Request A: Rewrite the passage on monitoring the Tesla charger from "That monitoring comes" to "JET Charge solution.", changing "Model S" to "Model 3".

Text segment:
The installation was relatively straightforward for JET Charge, but designing the monitoring solution to track the energy usage of the High Power Wall Connector was the real challenge, because the HPWC itself is un-networked and is a relatively dumb charger especially by Tesla’s standards. Some kind of monitoring system was needed to track power consumption because the charger was necessarily connected to the apartment complex’s main power distribution board, rather than the power supply of the Tesla owner’s apartment.

“Our client wanted the Tesla charger installed in his car spot, which involved around a 50 metre cable run up a floor from the ground level distribution board to the second level car park. It was a challenging install, but because we’ve done so many Tesla installations it wasn’t too bad.”

“Because we’ve done internal testing on our solution, we pretty much knew exactly what we needed to do and the challenges we would face, so we had all the solutions down pat ahead of time. It ended up being an extremely smooth process, which is a bit different to some of the other stories I’ve heard regarding apartment installs.

“The energy usage is reported to the owner every single month. We pass the electricity cost straight through with no margin. We also report on energy usage back to the body corporate on a quarterly basis.

That monitoring comes from a network-connected, JET Charge-developed system that tracks the electricity used by the HPWC as it charges the owner’s Tesla Model S, then reports that energy usage to the owner every month. The Model S has a rudimentary usage reporting system, but it’s in-car rather than being delivered via email or in the detail of the JET Charge solution.

“The monitoring is where it gets really interesting. Overseas, where EV markets are more mature, there are similar programs to what we’re offering. The catch is though that you have to buy a networked charger from that particular company so they can monitor your energy usage. You have to create an account, and swipe your RFID card, and so on.

“But in Australia, when you buy an EV, whether it be a Tesla, BMW, Porsche, Audi whatever, you get given a wall unit — but generally one with no network capability. So why would an owner want to go out and buy another one?

Request B: Copy out the records from the line with "## 2015 Q4 Goals" through the end of the records, without the picture markers.

Input records:
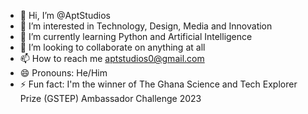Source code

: - 👋 Hi, I’m @AptStudios
- 👀 I’m interested in Technology, Design, Media and Innovation 
- 🌱 I’m currently learning Python and Artificial Intelligence 
- 💞️ I’m looking to collaborate on anything at all
- 📫 How to reach me aptstudios0@gmail.com 
- 😄 Pronouns: He/Him
- ⚡ Fun fact: I'm the winner of The Ghana Science and Tech Explorer Prize (GSTEP) Ambassador Challenge 2023

<!---
AptStudios/AptStudios is a ✨ special ✨ repository because its `README.md` (this file) appears on your GitHub profile.
You can click the Preview link to take a look at your changes.
--->
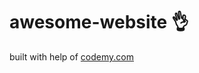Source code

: # awesome-website :ok_hand:                                                                                   
built with help of <a href="http://johnelder.com/">codemy.com</a>
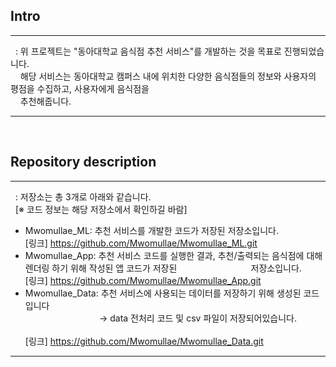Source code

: ## Intro

---
&nbsp; : 위 프로젝트는 "동아대학교 음식점 추천 서비스"를 개발하는 것을 목표로 진행되었습니다. <Br>
&nbsp;&nbsp;&nbsp;&nbsp;해당 서비스는 동아대학교 캠퍼스 내에 위치한 다양한 음식점들의 정보와 사용자의 평점을 수집하고, 사용자에게 음식점을 <br>
&nbsp;&nbsp;&nbsp;&nbsp;추천해줍니다. 

---
<br>
  
## Repository description
  
---
&nbsp; : 저장소는 총 3개로 아래와 같습니다.<br>
&nbsp; [※ 코드 정보는 해당 저장소에서 확인하길 바람]  <br>
* Mwomullae_ML: 추천 서비스를 개발한 코드가 저장된 저장소입니다.  
  [링크] https://github.com/Mwomullae/Mwomullae_ML.git
* Mwomullae_App: 추천 서비스 코드를 실행한 결과, 추천/출력되는 음식점에 대해 렌더링 하기 위해 작성된 앱 코드가 저장된 
&nbsp;&nbsp;&nbsp;&nbsp;&nbsp;&nbsp;&nbsp;&nbsp;&nbsp;&nbsp;&nbsp;&nbsp;&nbsp;&nbsp;&nbsp;&nbsp;&nbsp;&nbsp;&nbsp;&nbsp;&nbsp;&nbsp;&nbsp;&nbsp;&nbsp;&nbsp;&nbsp;&nbsp;&nbsp;저장소입니다.  
  [링크] https://github.com/Mwomullae/Mwomullae_App.git
* Mwomullae_Data: 추천 서비스에 사용되는 데이터를 저장하기 위해 생성된 코드입니다<br>
&nbsp;&nbsp;&nbsp;&nbsp;&nbsp;&nbsp;&nbsp;&nbsp;&nbsp;&nbsp;&nbsp;&nbsp;&nbsp;&nbsp;&nbsp;&nbsp;&nbsp;&nbsp;&nbsp;&nbsp;&nbsp;&nbsp;&nbsp;&nbsp;&nbsp;&nbsp;&nbsp;&nbsp;&nbsp;&nbsp;→ data 전처리 코드 및 csv 파일이 저장되어있습니다.<br>  
  [링크] https://github.com/Mwomullae/Mwomullae_Data.git


---

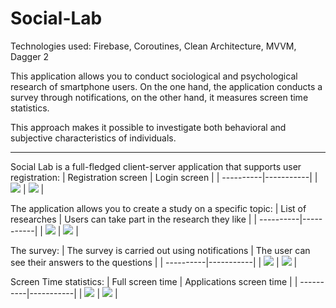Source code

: # Social-Lab
Technologies used: Firebase, Coroutines, Clean Architecture, MVVM, Dagger 2

This application allows you to conduct sociological and psychological research of smartphone users. On the one hand, the application conducts a survey through notifications, on the other hand, it measures screen time statistics.

This approach makes it possible to investigate both behavioral and subjective characteristics of individuals.


-------------

Social Lab is a full-fledged client-server application that supports user registration:
| Registration screen | Login screen |
| ----------|-----------|
| <img src="https://github.com/Glebasta33/Social-Lab/blob/master/app/src/main/res/drawable-v24/screen_registration.jpg"/> | <img src="https://github.com/Glebasta33/Social-Lab/blob/master/app/src/main/res/drawable-v24/screen_login.jpg"/> |

The application allows you to create a study on a specific topic:
| List of researches | Users can take part in the research they like |
| ----------|-----------|
| <img src="https://github.com/Glebasta33/Social-Lab/blob/master/app/src/main/res/drawable-v24/screen_researches.jpg"/> | <img src="https://github.com/Glebasta33/Social-Lab/blob/master/app/src/main/res/drawable-v24/screen_research_info.jpg"/> |

The survey:
| The survey is carried out using notifications | The user can see their answers to the questions |
| ----------|-----------|
| <img src="https://github.com/Glebasta33/Social-Lab/blob/master/app/src/main/res/drawable-v24/screen_notification.jpg"/> | <img src="https://github.com/Glebasta33/Social-Lab/blob/master/app/src/main/res/drawable-v24/screen_answers.jpg"/> |

Screen Time statistics:
| Full screen time | Applications screen time |
| ----------|-----------|
| <img src="https://github.com/Glebasta33/Social-Lab/blob/master/app/src/main/res/drawable-v24/screen_stats_1.jpg"/> | <img src="https://github.com/Glebasta33/Social-Lab/blob/master/app/src/main/res/drawable-v24/screen_stats_2.jpg"/> |
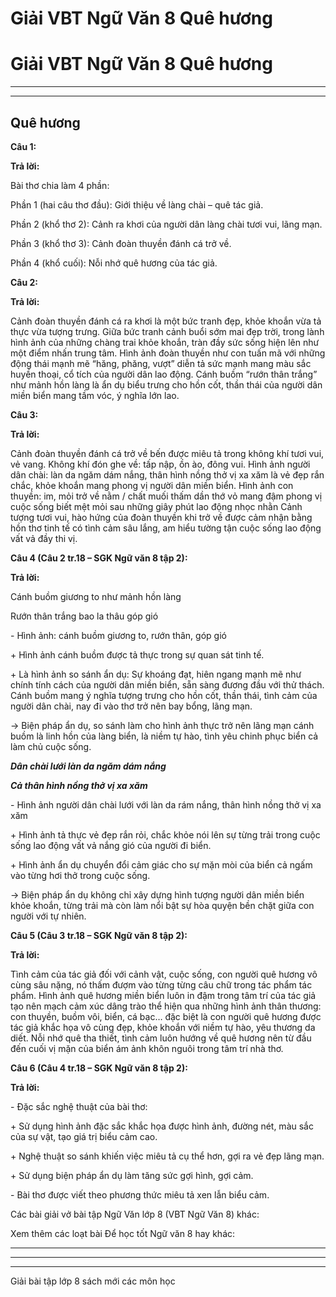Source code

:# Giải VBT Ngữ Văn 8 Quê hương

# Giải VBT Ngữ Văn 8 Quê hương

* * *

* * *

## Quê hương

**Câu 1:**

**Trả lời:**

Bài thơ chia làm 4 phần: 

Phần 1 (hai câu thơ đầu): Giới thiệu về làng chài – quê tác giả. 

Phần 2 (khổ thơ 2): Cảnh ra khơi của người dân làng chài tươi vui, lãng mạn. 

Phần 3 (khổ thơ 3): Cảnh đoàn thuyền đánh cá trở về. 

Phần 4 (khổ cuối): Nỗi nhớ quê hương của tác giả. 

**Câu 2:**

**Trả lời:**

Cảnh đoàn thuyền đánh cá ra khơi là một bức tranh đẹp, khỏe khoắn vừa tả thực vừa tượng trưng. Giữa bức tranh cảnh buổi sớm mai đẹp trời, trong lành hình ảnh của những chàng trai khỏe khoắn, tràn đầy sức sống hiện lên như một điểm nhấn trung tâm. Hình ảnh đoàn thuyền như con tuấn mã với những động thái mạnh mẽ “hăng, phăng, vượt” diễn tả sức mạnh mang màu sắc huyền thoại, cổ tích của người dân lao động. Cánh buồm “rướn thân trắng” như mảnh hồn làng là ẩn dụ biểu trưng cho hồn cốt, thần thái của người dân miền biển mang tầm vóc, ý nghĩa lớn lao. 

**Câu 3:**

**Trả lời:**

Cảnh đoàn thuyền đánh cá trở về bến được miêu tả trong không khí tươi vui, vẻ vang. Không khí đón ghe về: tấp nập, ồn ào, đông vui. Hình ảnh người dân chài: làn da ngăm dám nắng, thân hình nồng thở vị xa xăm là vẻ đẹp rắn chắc, khỏe khoắn mang phong vị người dân miền biển. Hình ảnh con thuyền: im, mỏi trở về nằm / chất muối thấm dần thớ vỏ mang đậm phong vị cuộc sống biết mệt mỏi sau những giây phút lao động nhọc nhằn Cảnh tượng tươi vui, hào hứng của đoàn thuyền khi trở về được cảm nhận bằng hồn thơ tinh tế có tình cảm sâu lắng, am hiểu tường tận cuộc sống lao động vất vả đầy thi vị. 

**Câu 4 (Câu 2 tr.18 – SGK Ngữ văn 8 tập 2):**

**Trả lời:**

Cánh buồm giương to như mảnh hồn làng 

Rướn thân trắng bao la thâu góp gió 

\- Hình ảnh: cánh buồm giương to, rướn thân, góp gió 

\+ Hình ảnh cánh buồm được tả thực trong sự quan sát tinh tế. 

\+ Là hình ảnh so sánh ẩn dụ: Sự khoáng đạt, hiên ngang mạnh mẽ như chính tính cách của người dân miền biển, sẵn sàng đương đầu với thử thách. Cánh buồm mang ý nghĩa tượng trưng cho hồn cốt, thần thái, tình cảm của người dân chài, nay đi vào thơ trở nên bay bổng, lãng mạn. 

→ Biện pháp ẩn dụ, so sánh làm cho hình ảnh thực trở nên lãng mạn cánh buồm là linh hồn của làng biển, là niềm tự hào, tình yêu chinh phục biển cả làm chủ cuộc sống. 

**_Dân chài lưới làn da ngăm dám nắng_**

**_Cả thân hình nồng thở vị xa xăm_**

\- Hình ảnh người dân chài lưới với làn da rám nắng, thân hình nồng thở vị xa xăm 

\+ Hình ảnh tả thực vẻ đẹp rắn rỏi, chắc khỏe nói lên sự từng trải trong cuộc sống lao động vất vả nắng gió của người đi biển. 

\+ Hình ảnh ẩn dụ chuyển đổi cảm giác cho sự mặn mòi của biển cả ngấm vào từng hơi thở trong cuộc sống. 

→ Biện pháp ẩn dụ không chỉ xây dựng hình tượng người dân miền biển khỏe khoắn, từng trải mà còn làm nổi bật sự hòa quyện bền chặt giữa con người với tự nhiên. 

**Câu 5 (Câu 3 tr.18 – SGK Ngữ văn 8 tập 2):**

**Trả lời:**

Tình cảm của tác giả đối với cảnh vật, cuộc sống, con người quê hương vô cùng sâu nặng, nó thấm đượm vào từng từng câu chữ trong tác phẩm tác phẩm. Hình ảnh quê hương miền biển luôn in đậm trong tâm trí của tác giả tạo nên mạch cảm xúc dâng trào thể hiện qua những hình ảnh thân thương: con thuyền, buồm vôi, biển, cá bạc… đặc biệt là con người quê hương được tác giả khắc họa vô cùng đẹp, khỏe khoắn với niềm tự hào, yêu thương da diết. Nỗi nhớ quê tha thiết, tình cảm luôn hướng về quê hương nên từ đầu đến cuối vị mặn của biển ám ảnh khôn nguôi trong tâm trí nhà thơ. 

**Câu 6 (Câu 4 tr.18 – SGK Ngữ văn 8 tập 2):**

**Trả lời:**

\- Đặc sắc nghệ thuật của bài thơ: 

\+ Sử dụng hình ảnh đặc sắc khắc họa được hình ảnh, đường nét, màu sắc của sự vật, tạo giá trị biểu cảm cao. 

\+ Nghệ thuật so sánh khiến việc miêu tả cụ thể hơn, gợi ra vẻ đẹp lãng mạn. 

\+ Sử dụng biện pháp ẩn dụ làm tăng sức gợi hình, gợi cảm. 

\- Bài thơ được viết theo phương thức miêu tả xen lẫn biểu cảm. 

Các bài giải vở bài tập Ngữ Văn lớp 8 (VBT Ngữ Văn 8) khác:

Xem thêm các loạt bài Để học tốt Ngữ văn 8 hay khác:

* * *

* * *

* * *

Giải bài tập lớp 8 sách mới các môn học
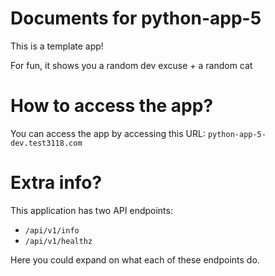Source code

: # Documents for python-app-5

This is a template app!

For fun, it shows you a random dev excuse + a random cat

# How to access the app?

You can access the app by accessing this URL: `python-app-5-dev.test3118.com` 

# Extra info?

This application has two API endpoints:

- `/api/v1/info`
- `/api/v1/healthz`

Here you could expand on what each of these endpoints do.


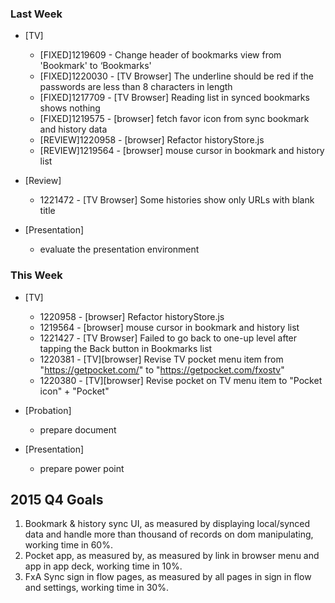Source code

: 
### Last Week ###

* [TV]
    - [FIXED]1219609 - Change header of bookmarks view from 'Bookmark' to ‘Bookmarks'
    - [FIXED]1220030 - [TV Browser] The underline should be red if the passwords are less than 8 characters in length
    - [FIXED]1217709 - [TV Browser] Reading list in synced bookmarks shows nothing
    - [FIXED]1219575 - [browser] fetch favor icon from sync bookmark and history data
    - [REVIEW]1220958 - [browser] Refactor historyStore.js
    - [REVIEW]1219564 - [browser] mouse cursor in bookmark and history list

* [Review]
    - 1221472 - [TV Browser] Some histories show only URLs with blank title

* [Presentation]
    - evaluate the presentation environment

### This Week ###

* [TV]
    - 1220958 - [browser] Refactor historyStore.js
    - 1219564 - [browser] mouse cursor in bookmark and history list
    - 1221427 - [TV Browser] Failed to go back to one-up level after tapping the Back button in Bookmarks list
    - 1220381 - [TV][browser] Revise TV pocket menu item from "https://getpocket.com/" to "https://getpocket.com/fxostv"
    - 1220380 - [TV][browser] Revise pocket on TV menu item to "Pocket icon" + "Pocket"

* [Probation]
    - prepare document

* [Presentation]
    - prepare power point

## 2015 Q4 Goals

1. Bookmark & history sync UI, as measured by displaying local/synced data and handle more than thousand of records on dom manipulating, working time in 60%.
2. Pocket app, as measured by, as measured by link in browser menu and app in app deck, working time in 10%.
3. FxA Sync sign in flow pages, as measured by all pages in sign in flow and settings, working time in 30%.
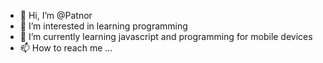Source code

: - 👋 Hi, I’m @Patnor
- 👀 I’m interested in learning programming
- 🌱 I’m currently learning javascript and programming for mobile devices
- 📫 How to reach me ...

<!---
Patnor/Patnor is a ✨ special ✨ repository because its `README.md` (this file) appears on your GitHub profile.
You can click the Preview link to take a look at your changes.
--->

Result A:
That monitoring comes from a network-connected, JET Charge-developed system that tracks the electricity used by the HPWC as it charges the owner’s Tesla Model 3, then reports that energy usage to the owner every month. The Model 3 has a rudimentary usage reporting system, but it’s in-car rather than being delivered via email or in the detail of the JET Charge solution.

Result B:
## 2015 Q4 Goals

1. Bookmark & history sync UI, as measured by displaying local/synced data and handle more than thousand of records on dom manipulating, working time in 60%.
2. Pocket app, as measured by, as measured by link in browser menu and app in app deck, working time in 10%.
3. FxA Sync sign in flow pages, as measured by all pages in sign in flow and settings, working time in 30%.
Source code

: - 👋 Hi, I’m @Patnor
- 👀 I’m interested in learning programming
- 🌱 I’m currently learning javascript and programming for mobile devices
- 📫 How to reach me ...

<!---
Patnor/Patnor is a ✨ special ✨ repository because its `README.md` (this file) appears on your GitHub profile.
You can click the Preview link to take a look at your changes.
--->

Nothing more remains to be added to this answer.